Deepstream Optimization

Please provide complete information as applicable to your setup.

• Hardware Platform (Jetson / GPU) H100
• DeepStream Version 6.4
• JetPack Version (valid for Jetson only)
• TensorRT Version
• NVIDIA GPU Driver Version (valid for GPU only)
• Issue Type( questions, new requirements, bugs)
• How to reproduce the issue ? (This is for bugs. Including which sample app is using, the configuration files content, the command line used and other details for reproducing)
• Requirement details( This is for new requirement. Including the module name-for which plugin or for which sample application, the function description)

Hi, we have our use the Deepstream SDK to develop and modify a version that suits our use case. However, we found out that the application accommodates lesser amount of CCTVs comparing to our expectations. Thus, i tried running the LPR application from here and the average FPS that we got is approximately 850 but the benchmark result from here is giving 2801.

There are a few questions below:

  1. May I know is the LPR sample application posted in the Github exactly the one that is done for the benchmark?
  2. If there are any changes, do you mind sharing what are the changes you made. (e.g. batch size of models, inference interval, etc.)
  3. Besides, for achieving 2801 FPS averagely, what is the GPU memory usage percentage and also the decoder utilization percentage.
  4. I noticed from the Performance page, there is a section as below for the Hopper architecture:
$ sudo service display-manager stop
#Make sure no process is running on GPU i.e. Xorg or trition server etc
$ sudo pkill -9 Xorg
#Remove kernel modules
$ sudo rmmod nvidia_drm nvidia_modeset nvidia
#Load Modules with Regkeys
$ sudo modprobe nvidia NVreg_RegistryDwords="RMDebugOverridePerRunlistChannelRam = 1;RMIncreaseRsvdMemorySizeMB = 1024;RMDisableChIdIsolation = 0x1;RmGspFirmwareHeapSizeMB = 256"
$ sudo service display-manager start

May I know what is the reason for removing kernel modules and loading them with Regkeys. Could you enlighten me about the details of these doings and what are the consequences of these actions? Besides, after loading with the new modules, if i would like to revert back with the original settings, what are the commands. Besides, in the performance benchmark, do you guys did this part?

Any advice would be much appreciated.

Can you try downloading below config file inside deepstream-lpr-app directory.
Make sure you are using LPD model and run application config file with deepstream-app. i.e. deepstream-app -c app_config_file.txt
lpd_us_config.txt (3.3 KB)
app_config_file.txt (1.9 KB)

Observed GPU usage was 90%+ and average nvdec utilization was around 30%.

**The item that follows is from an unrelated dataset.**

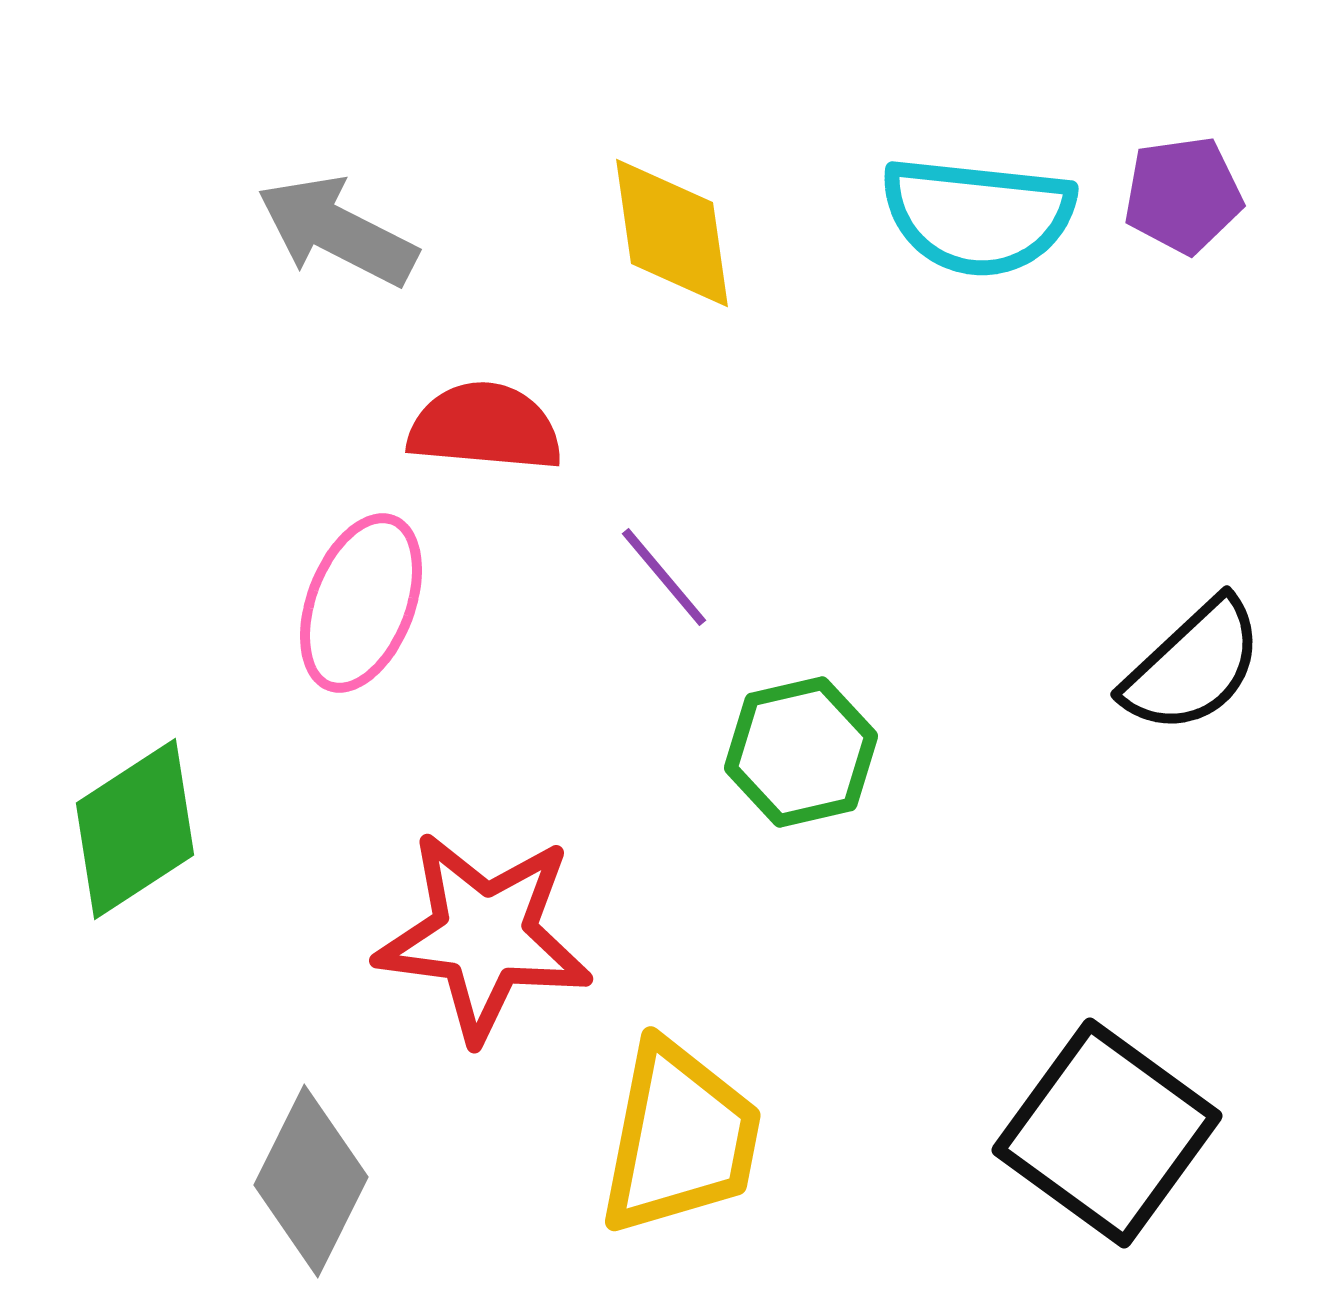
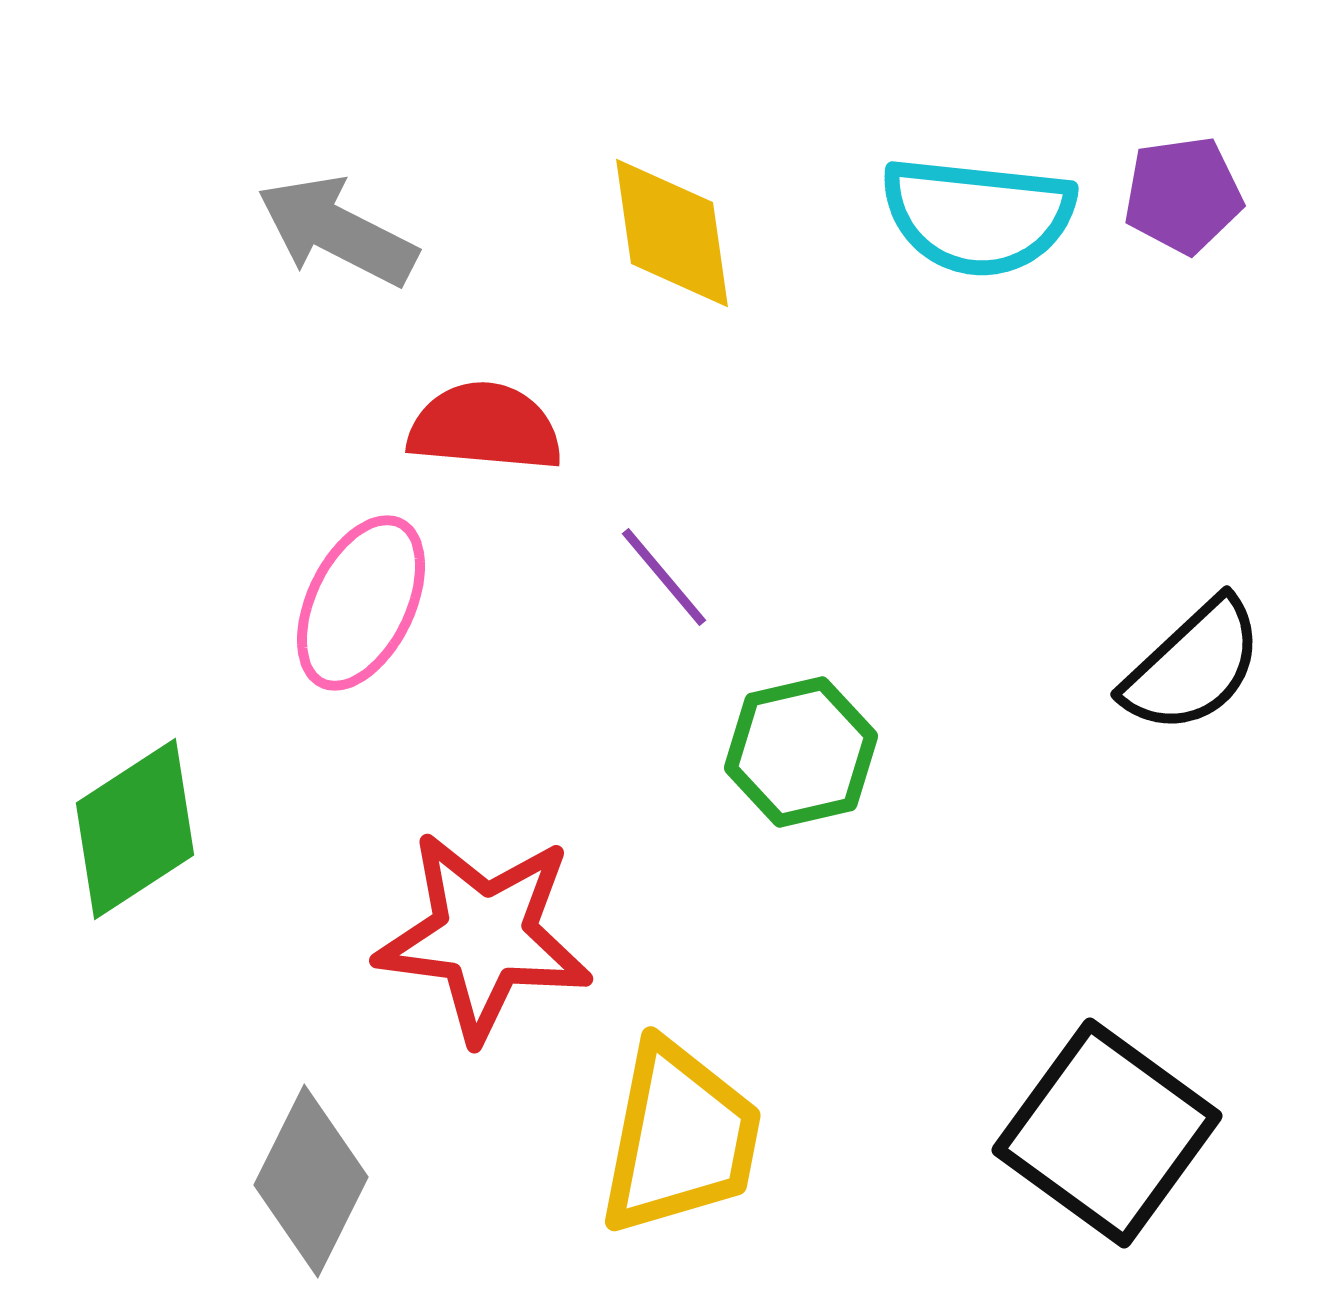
pink ellipse: rotated 5 degrees clockwise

Did you change anything in the code?

./deepstream-lpr-app [1:us model|2: ch_model] [1:file sink|2:fakesink|3:display sink] [0:ROI disable|0:ROI enable] [infer|triton|tritongrpc] <In mp4 filename> <in mp4 filename> ... <out H264 filename>

This is the format that required to run deepstream app. In order to run deepstream app did you change the parse arg in the code?

@jason.cham

The sample NVIDIA-AI-IOT/deepstream_lpr_app: Sample app code for LPR deployment on DeepStream (github.com) does not support performance mode. Please refer to the Performance — DeepStream documentation 6.4 documentation (nvidia.com) for what is the performance mode.

You need to run with performance mode to get the performance data.

@Fiona.Chen

Yup, we have replicated as what you have mentioned and the performance is close to what is written in the benchmark documentation. Since the performance mode provides a better and faster inference result, may i know why and how in detail that it performs better when we run in performance mode. Besides, is it suggested to run in performance mode for deployment purposes?

It depends on your use case. If you don’t need OSD, display, encoding, message broker,…ect in your use case, you can use performance mode in your deployment.

Alright, thank you so much for the input.

@Fiona.Chen

May i know whats the directory for the deepstream application in performance mode? I would need to check the source code.

Besides, may i know why the lpr app in C does not provide inference as fast as the one in performance mode. And is it possible for the application in C to inference as fast as the one in performance mode.

The source code is in /opt/nvidia/deepstream/deepstream/sources/apps/sample_apps/deepstream-app

All the samples are just samples to demonstrate how to use DeepStream APIs. It is no meaning to implement the same function in every sample.

Yes. The key is to disable any function which you don’t want to use and enable the run ASAP by setting the sink as “fakesink” and setting the “sync” property of fakesink as 0. E.G. deepstream-app uses configuration parameters in configuration file to turn off the OSD and tiler functions(Performance — DeepStream documentation 6.4 documentation), the lpr sample can also implement it by removing nvosd and nvmultistreamtiler from the pipeline.

And this Troubleshooting — DeepStream documentation 6.4 documentation may also help you.